> [What is being asked]:
Reproduce, word for word, the text of every listing below, leaving the pictures out of your answer.

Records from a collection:
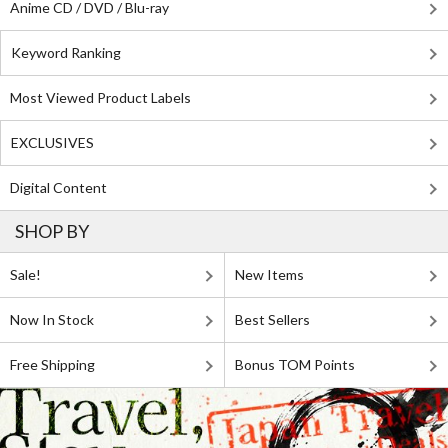
Anime CD / DVD / Blu-ray
Keyword Ranking
Most Viewed Product Labels
EXCLUSIVES
Digital Content
SHOP BY
Sale!
New Items
Now In Stock
Best Sellers
Free Shipping
Bonus TOM Points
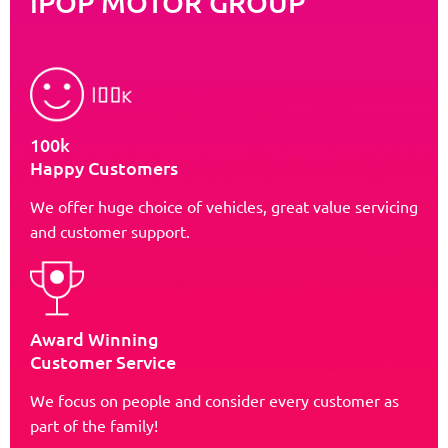
iPOP MOTOR GROUP
100k
Happy Customers
We offer huge choice of vehicles, great value servicing
and customer support.
Award Winning
Customer Service
We focus on people and consider every customer as
part of the family!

> [Solved problem]:
Anime CD / DVD / Blu-ray
Keyword Ranking
Most Viewed Product Labels
EXCLUSIVES
Digital Content
SHOP BY
Sale!
New Items
Now In Stock
Best Sellers
Free Shipping
Bonus TOM Points
iPOP MOTOR GROUP
100k
Happy Customers
We offer huge choice of vehicles, great value servicing
and customer support.
Award Winning
Customer Service
We focus on people and consider every customer as
part of the family!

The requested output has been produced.